> [Your task] Reproduce every entry that follows word for word, but omit the images.

> [Multi-image point correspondence data]
========================================================================
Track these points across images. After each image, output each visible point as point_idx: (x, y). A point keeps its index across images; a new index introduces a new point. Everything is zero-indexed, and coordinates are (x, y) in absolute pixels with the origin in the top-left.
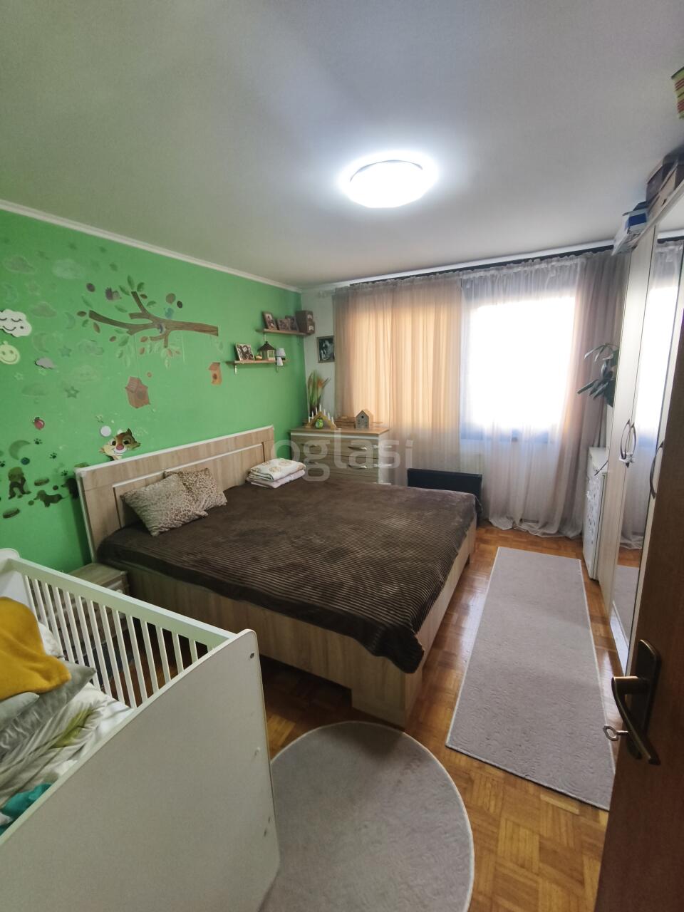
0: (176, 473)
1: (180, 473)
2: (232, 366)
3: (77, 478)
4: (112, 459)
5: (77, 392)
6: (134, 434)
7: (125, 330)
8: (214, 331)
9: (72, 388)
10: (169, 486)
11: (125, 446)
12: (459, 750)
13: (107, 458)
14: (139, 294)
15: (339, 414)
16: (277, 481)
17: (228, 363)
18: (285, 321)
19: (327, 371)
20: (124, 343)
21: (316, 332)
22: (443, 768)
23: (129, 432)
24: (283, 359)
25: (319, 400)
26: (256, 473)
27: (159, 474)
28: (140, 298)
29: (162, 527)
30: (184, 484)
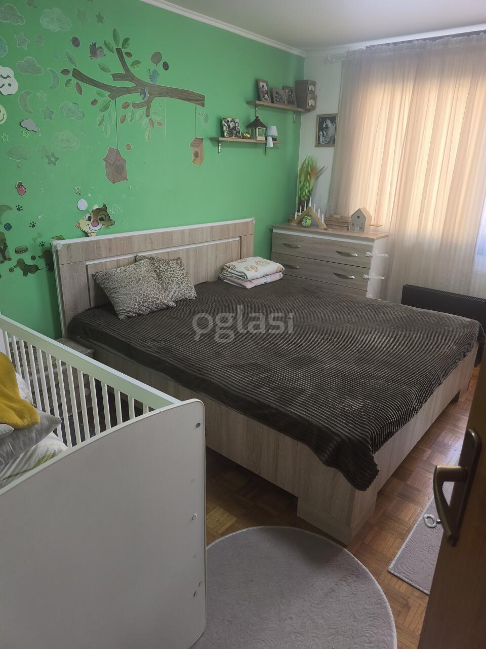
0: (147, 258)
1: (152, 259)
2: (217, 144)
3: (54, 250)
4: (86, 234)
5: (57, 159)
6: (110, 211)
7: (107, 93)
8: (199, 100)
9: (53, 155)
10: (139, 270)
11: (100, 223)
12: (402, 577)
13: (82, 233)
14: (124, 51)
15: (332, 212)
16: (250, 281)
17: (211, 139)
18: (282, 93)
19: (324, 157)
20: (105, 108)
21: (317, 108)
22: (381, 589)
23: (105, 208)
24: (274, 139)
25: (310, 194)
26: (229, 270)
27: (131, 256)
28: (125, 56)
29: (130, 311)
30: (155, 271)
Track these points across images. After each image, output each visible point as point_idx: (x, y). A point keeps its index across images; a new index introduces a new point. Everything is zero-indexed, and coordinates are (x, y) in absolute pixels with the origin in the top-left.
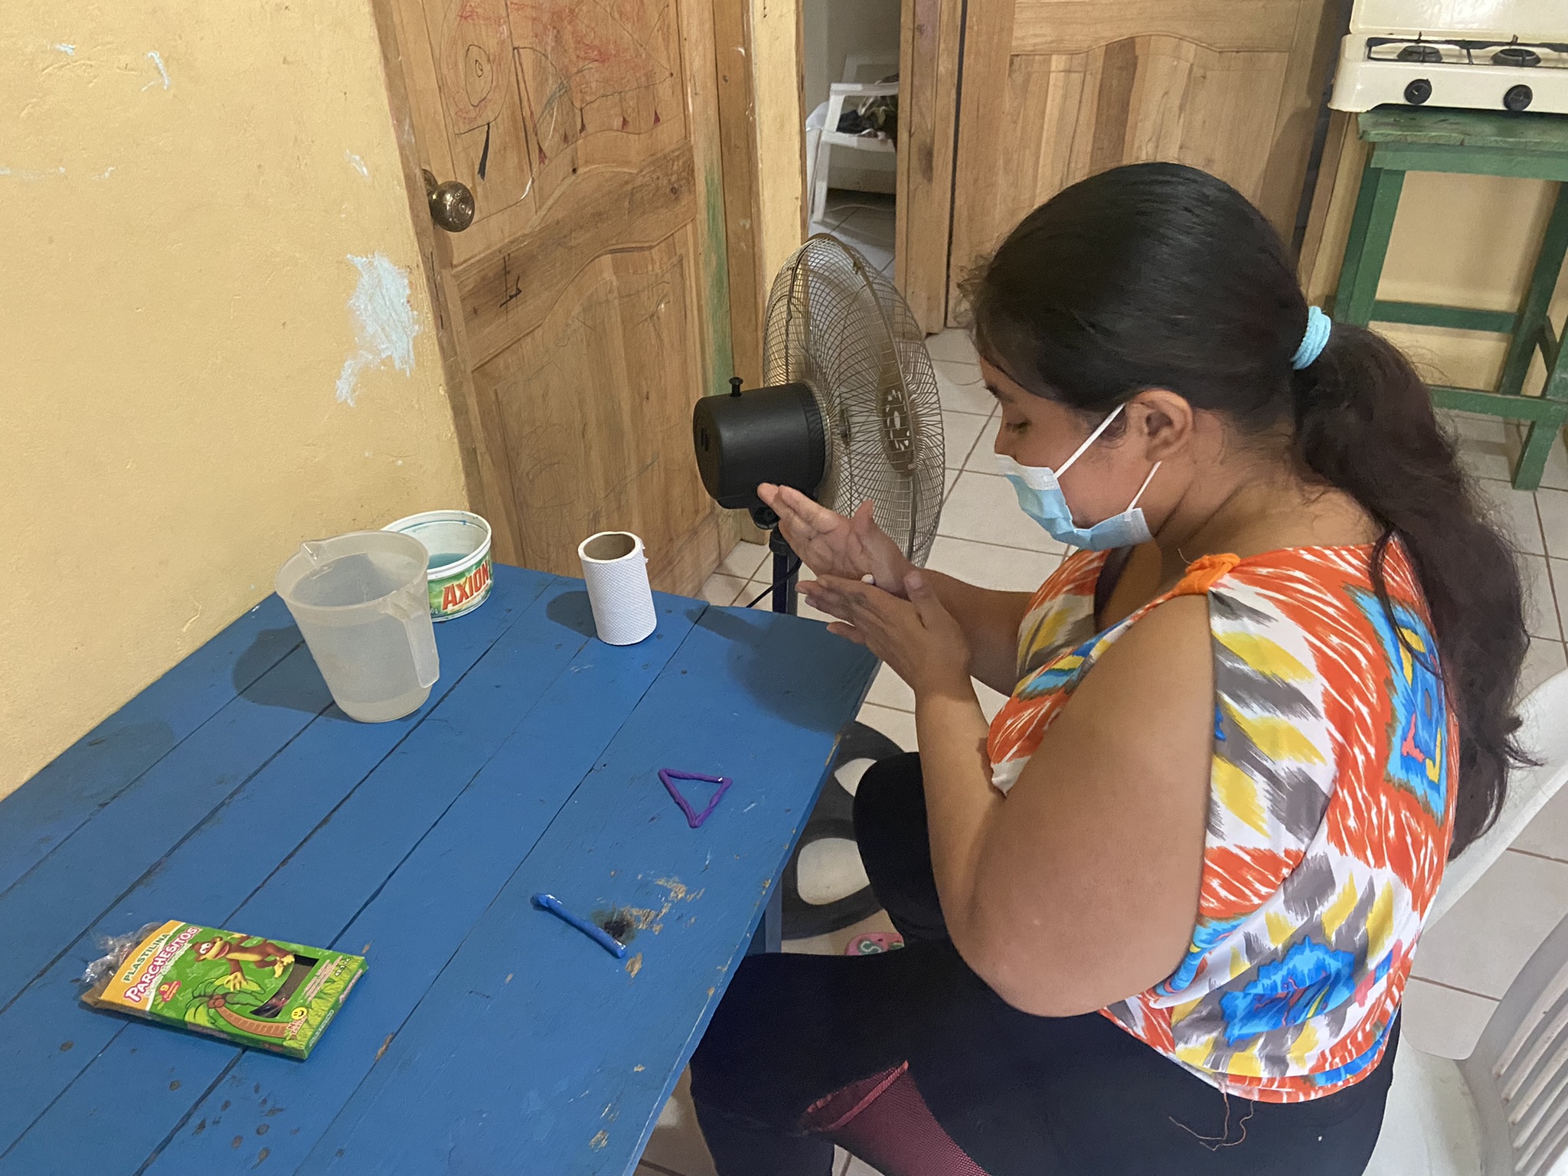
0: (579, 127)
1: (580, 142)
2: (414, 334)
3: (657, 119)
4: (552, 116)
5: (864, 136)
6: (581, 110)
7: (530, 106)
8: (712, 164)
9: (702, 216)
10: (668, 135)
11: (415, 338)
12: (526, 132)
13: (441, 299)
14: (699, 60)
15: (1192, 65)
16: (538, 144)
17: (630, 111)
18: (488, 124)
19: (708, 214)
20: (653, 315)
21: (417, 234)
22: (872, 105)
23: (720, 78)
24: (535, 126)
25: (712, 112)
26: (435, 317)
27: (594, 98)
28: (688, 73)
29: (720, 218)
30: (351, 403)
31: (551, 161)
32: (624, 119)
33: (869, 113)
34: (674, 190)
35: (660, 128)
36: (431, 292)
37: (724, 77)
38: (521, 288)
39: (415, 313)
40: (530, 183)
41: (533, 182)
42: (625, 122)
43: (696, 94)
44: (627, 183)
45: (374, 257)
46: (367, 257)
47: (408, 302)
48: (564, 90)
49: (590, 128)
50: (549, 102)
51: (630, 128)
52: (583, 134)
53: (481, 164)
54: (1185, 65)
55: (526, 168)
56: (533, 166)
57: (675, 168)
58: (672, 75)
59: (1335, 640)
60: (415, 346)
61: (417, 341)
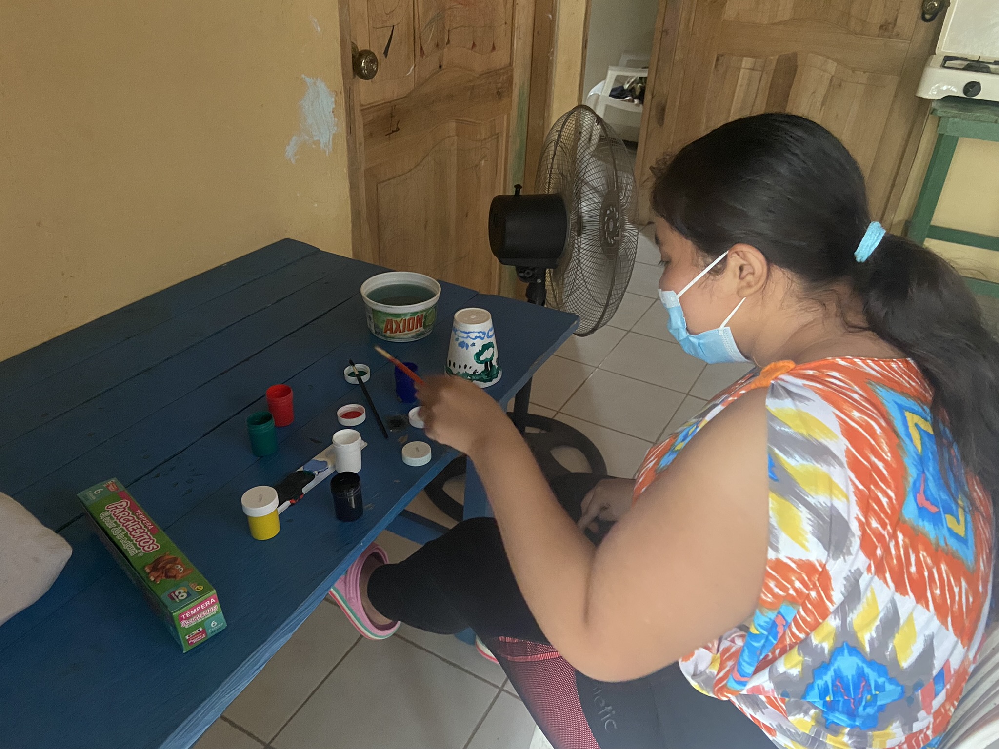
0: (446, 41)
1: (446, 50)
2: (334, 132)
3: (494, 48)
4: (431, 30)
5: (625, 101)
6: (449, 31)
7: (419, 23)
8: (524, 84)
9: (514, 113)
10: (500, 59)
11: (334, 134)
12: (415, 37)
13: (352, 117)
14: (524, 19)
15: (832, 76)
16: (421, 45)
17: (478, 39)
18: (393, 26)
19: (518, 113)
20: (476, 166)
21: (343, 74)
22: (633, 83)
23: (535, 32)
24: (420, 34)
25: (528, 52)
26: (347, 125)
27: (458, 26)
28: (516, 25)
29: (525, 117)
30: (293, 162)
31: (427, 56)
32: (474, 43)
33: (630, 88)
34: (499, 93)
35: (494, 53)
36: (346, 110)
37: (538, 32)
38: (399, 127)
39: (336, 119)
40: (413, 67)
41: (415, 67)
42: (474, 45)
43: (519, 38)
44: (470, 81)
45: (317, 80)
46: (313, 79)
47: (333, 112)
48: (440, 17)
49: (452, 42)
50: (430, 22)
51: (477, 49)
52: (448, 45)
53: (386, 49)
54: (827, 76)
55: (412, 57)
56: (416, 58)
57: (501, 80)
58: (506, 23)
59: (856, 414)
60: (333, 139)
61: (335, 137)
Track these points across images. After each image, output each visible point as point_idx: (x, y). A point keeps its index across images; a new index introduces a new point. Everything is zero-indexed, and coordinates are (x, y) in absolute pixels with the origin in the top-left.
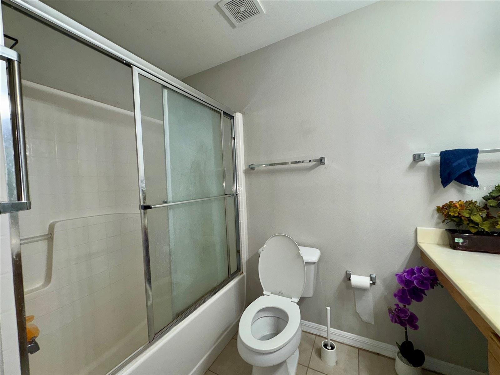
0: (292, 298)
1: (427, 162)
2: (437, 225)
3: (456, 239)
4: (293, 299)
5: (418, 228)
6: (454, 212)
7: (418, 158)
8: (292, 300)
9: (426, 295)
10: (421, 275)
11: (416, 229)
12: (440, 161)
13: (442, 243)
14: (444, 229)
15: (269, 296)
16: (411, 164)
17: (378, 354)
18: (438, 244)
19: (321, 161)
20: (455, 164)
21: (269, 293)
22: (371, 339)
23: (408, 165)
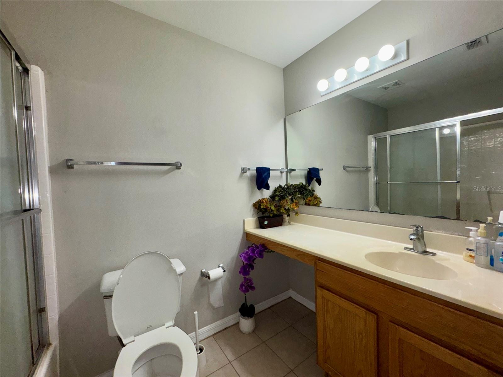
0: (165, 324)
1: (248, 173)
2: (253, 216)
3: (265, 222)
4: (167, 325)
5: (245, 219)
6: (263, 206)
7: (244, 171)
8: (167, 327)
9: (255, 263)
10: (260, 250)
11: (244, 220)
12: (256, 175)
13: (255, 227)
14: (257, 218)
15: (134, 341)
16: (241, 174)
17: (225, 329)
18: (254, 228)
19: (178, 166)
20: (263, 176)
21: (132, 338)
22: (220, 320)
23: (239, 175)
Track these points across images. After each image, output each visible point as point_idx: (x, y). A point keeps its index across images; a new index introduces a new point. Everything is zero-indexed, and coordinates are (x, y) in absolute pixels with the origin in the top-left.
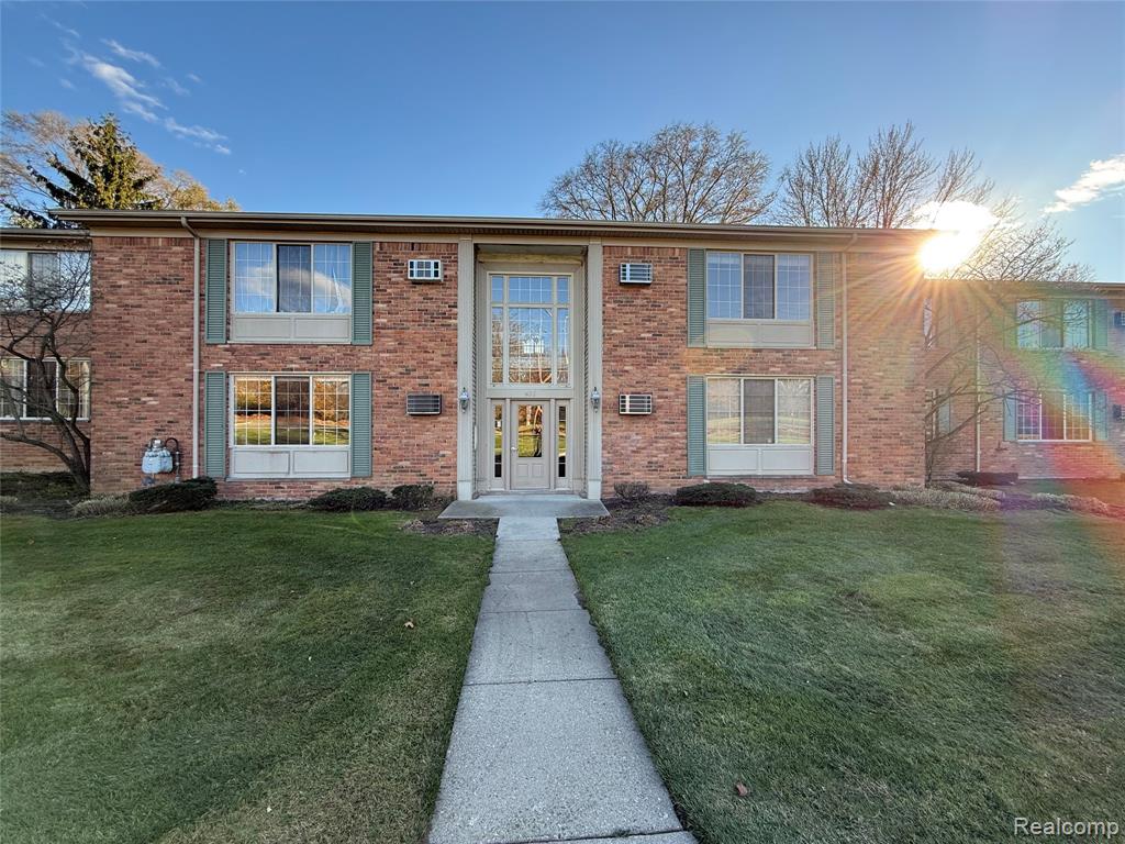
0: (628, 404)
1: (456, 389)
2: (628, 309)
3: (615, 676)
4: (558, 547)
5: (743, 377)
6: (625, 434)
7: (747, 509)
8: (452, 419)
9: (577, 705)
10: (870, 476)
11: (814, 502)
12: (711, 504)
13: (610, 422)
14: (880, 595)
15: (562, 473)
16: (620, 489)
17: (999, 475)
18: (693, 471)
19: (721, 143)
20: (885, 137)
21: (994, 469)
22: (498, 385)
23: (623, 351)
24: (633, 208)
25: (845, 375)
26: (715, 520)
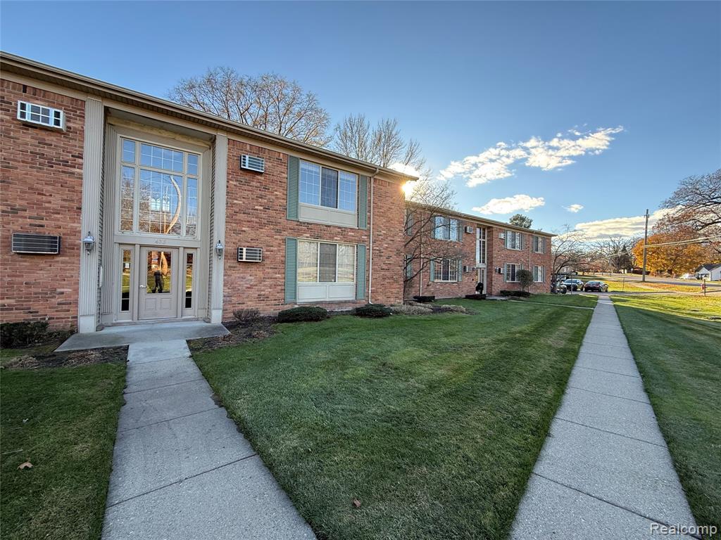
========================================================================
> [Your response]
Track these points across images. After each image, output each visible point as point_idx: (x, y). A point keeps its index across images; a new index introduces a new point. Everything is zero-indexed, and coordinates are (x, y) in absolute pixels with the origin in the top-left.
0: (176, 473)
1: (180, 473)
2: (232, 366)
3: (77, 478)
4: (112, 459)
5: (77, 392)
6: (134, 434)
7: (125, 330)
8: (214, 331)
9: (72, 388)
10: (169, 486)
11: (125, 446)
12: (459, 750)
13: (107, 458)
14: (139, 294)
15: (339, 414)
16: (277, 481)
17: (228, 363)
18: (285, 321)
19: (327, 371)
20: (124, 343)
21: (316, 332)
22: (443, 768)
23: (129, 432)
24: (283, 359)
25: (319, 400)
26: (256, 473)
27: (159, 474)
28: (140, 298)
29: (162, 527)
30: (184, 484)
0: (147, 258)
1: (152, 259)
2: (217, 144)
3: (54, 250)
4: (86, 234)
5: (57, 159)
6: (110, 211)
7: (107, 93)
8: (199, 100)
9: (53, 155)
10: (139, 270)
11: (100, 223)
12: (402, 577)
13: (82, 233)
14: (124, 51)
15: (332, 212)
16: (250, 281)
17: (211, 139)
18: (282, 93)
19: (324, 157)
20: (105, 108)
21: (317, 108)
22: (381, 589)
23: (105, 208)
24: (274, 139)
25: (310, 194)
26: (229, 270)
27: (131, 256)
28: (125, 56)
29: (130, 311)
30: (155, 271)
Track these points across images. After each image, output each visible point as point_idx: (x, y). A point keeps its index across images; a new index introduces a new point. Everything is zero-indexed, and coordinates are (x, y) in absolute pixels with the origin in the top-left.
0: (579, 127)
1: (580, 142)
2: (414, 334)
3: (657, 119)
4: (552, 116)
5: (864, 136)
6: (581, 110)
7: (530, 106)
8: (712, 164)
9: (702, 216)
10: (668, 135)
11: (415, 338)
12: (526, 132)
13: (441, 299)
14: (699, 60)
15: (1192, 65)
16: (538, 144)
17: (630, 111)
18: (488, 124)
19: (708, 214)
20: (653, 315)
21: (417, 234)
22: (872, 105)
23: (720, 78)
24: (535, 126)
25: (712, 112)
26: (435, 317)
27: (594, 98)
28: (688, 73)
29: (720, 218)
30: (351, 403)
31: (551, 161)
32: (624, 119)
33: (869, 113)
34: (674, 190)
35: (660, 128)
36: (431, 292)
37: (724, 77)
38: (521, 288)
39: (415, 313)
40: (530, 183)
41: (533, 182)
42: (625, 122)
43: (696, 94)
44: (627, 183)
45: (374, 257)
46: (367, 257)
47: (408, 302)
48: (564, 90)
49: (590, 128)
50: (549, 102)
51: (630, 128)
52: (583, 134)
53: (481, 164)
54: (1185, 65)
55: (526, 168)
56: (533, 166)
57: (675, 168)
58: (672, 75)
59: (1335, 640)
60: (415, 346)
61: (417, 341)
0: (446, 41)
1: (446, 50)
2: (334, 132)
3: (494, 48)
4: (431, 30)
5: (625, 101)
6: (449, 31)
7: (419, 23)
8: (524, 84)
9: (514, 113)
10: (500, 59)
11: (334, 134)
12: (415, 37)
13: (352, 117)
14: (524, 19)
15: (832, 76)
16: (421, 45)
17: (478, 39)
18: (393, 26)
19: (518, 113)
20: (476, 166)
21: (343, 74)
22: (633, 83)
23: (535, 32)
24: (420, 34)
25: (528, 52)
26: (347, 125)
27: (458, 26)
28: (516, 25)
29: (525, 117)
30: (293, 162)
31: (427, 56)
32: (474, 43)
33: (630, 88)
34: (499, 93)
35: (494, 53)
36: (346, 110)
37: (538, 32)
38: (399, 127)
39: (336, 119)
40: (413, 67)
41: (415, 67)
42: (474, 45)
43: (519, 38)
44: (470, 81)
45: (317, 80)
46: (313, 79)
47: (333, 112)
48: (440, 17)
49: (452, 42)
50: (430, 22)
51: (477, 49)
52: (448, 45)
53: (386, 49)
54: (827, 76)
55: (412, 57)
56: (416, 58)
57: (501, 80)
58: (506, 23)
59: (856, 414)
60: (333, 139)
61: (335, 137)
Track these points across images. After each image, output each visible point as point_idx: (x, y). A point keeps its index across images; a new index introduces a new point. Everything is zero-indexed, and coordinates are (x, y) in absolute pixels with the origin in the top-left.
0: (292, 298)
1: (427, 162)
2: (437, 225)
3: (456, 239)
4: (293, 299)
5: (418, 228)
6: (454, 212)
7: (418, 158)
8: (292, 300)
9: (426, 295)
10: (421, 275)
11: (416, 229)
12: (440, 161)
13: (442, 243)
14: (444, 229)
15: (269, 296)
16: (411, 164)
17: (378, 354)
18: (438, 244)
19: (321, 161)
20: (455, 164)
21: (269, 293)
22: (371, 339)
23: (408, 165)
0: (165, 324)
1: (248, 173)
2: (253, 216)
3: (265, 222)
4: (167, 325)
5: (245, 219)
6: (263, 206)
7: (244, 171)
8: (167, 327)
9: (255, 263)
10: (260, 250)
11: (244, 220)
12: (256, 175)
13: (255, 227)
14: (257, 218)
15: (134, 341)
16: (241, 174)
17: (225, 329)
18: (254, 228)
19: (178, 166)
20: (263, 176)
21: (132, 338)
22: (220, 320)
23: (239, 175)
Track these points across images. After each image, output each visible point as point_idx: (x, y). A point keeps its index across images; a new index introduces a new point. Everything is zero-indexed, and coordinates are (x, y) in absolute pixels with the origin in the top-left.
0: (628, 404)
1: (456, 389)
2: (628, 309)
3: (615, 676)
4: (558, 547)
5: (743, 377)
6: (625, 434)
7: (747, 509)
8: (452, 419)
9: (577, 705)
10: (870, 476)
11: (814, 502)
12: (711, 504)
13: (610, 422)
14: (880, 595)
15: (562, 473)
16: (620, 489)
17: (999, 475)
18: (693, 471)
19: (721, 143)
20: (885, 137)
21: (994, 469)
22: (498, 385)
23: (623, 351)
24: (633, 208)
25: (845, 375)
26: (715, 520)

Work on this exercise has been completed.